Research performed by EYP/HP indicated that the cooling process consumes a huge proportion of energy; more than half of which can be due to inefficiencies and poor air management.
IT equipment consumption has also been addressed by pro actively encouraging the removal of non productive IT equipment, its replacement with modern more efficient hardware and application virtualisation.

The firm’s CEO and Chairman made a public declaration to reduce greenhouse gases from company buildings by 7-10% by 2012 and to become carbon neutral. This pledge, combined with the CRC impacts, meant that the firm’s corporate integrity and energy saving credentials were critical to its relationships with clients as well as in maintaining investor confidence. Having enabled automatic sub-level power metering and individual cab power and temperature monitoring it was possible to carry out The Green Grid DCiE detailed analysis.

The firm has Level 1 Basic, Level 2 Intermediate with a minimum measurement interval of one month but with alarm limit trips on a continuous basis and a modified Level 3 with IT equipment at Cab level.

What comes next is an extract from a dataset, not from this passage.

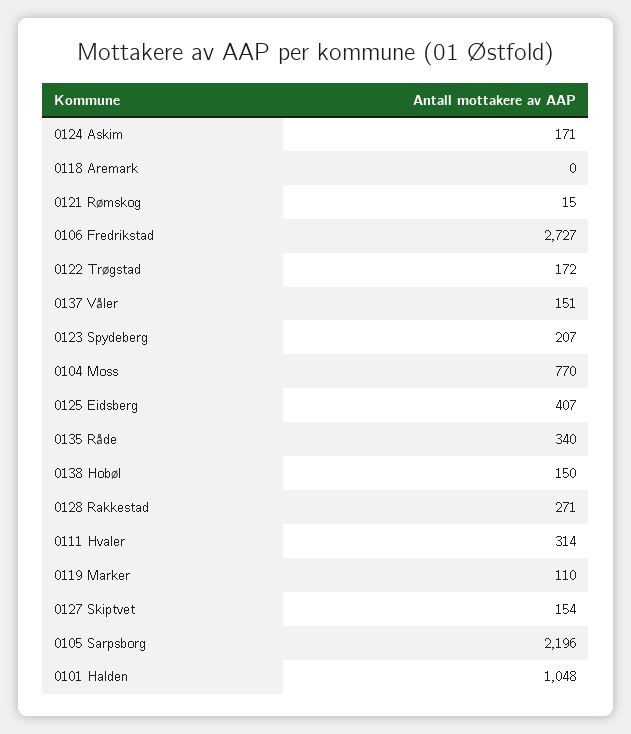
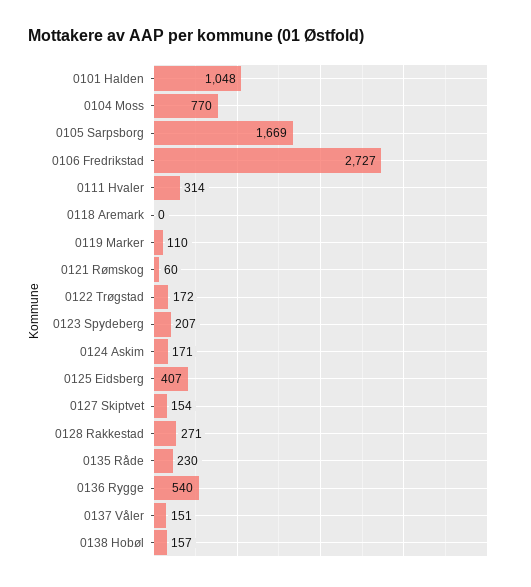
0121 Rømskog: 15 -> 60
0135 Råde: 340 -> 230
0138 Hobøl: 150 -> 157
0105 Sarpsborg: 2196 -> 1669
0136 Rygge: none -> 540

PUE is a target metric that the entire workforce understands. A dashboard has been developed which records metrics on a monthly basis and allows a graphical analysis of all of the sub level devices. This allows an understanding of where individual items of M&E equipment may have developed a fault and started to operate inefficiently. Plotting these results over a number of graphs on a monthly basis from mostly automated meter readings, publishing them internally and holding regular energy updates is used to ensure continual validation.

Following research performed within the data centre by HP, Morgan Stanley were able to identify several initiatives which would provide significant savings in energy. To facilitate these initiatives the key step was to provide basic thermodynamics training to all of the staff working within the space. This was delivered in partnership with HP and pitched at a level that all the technicians were able to understand and benefit from.

In conjunction with positive competition within the team has meant that the teams responsible are actively involved in taking measurements, performing the analyses, and subsequently installing or actioning modifications to maximise the benefit from the cooling kilowatts.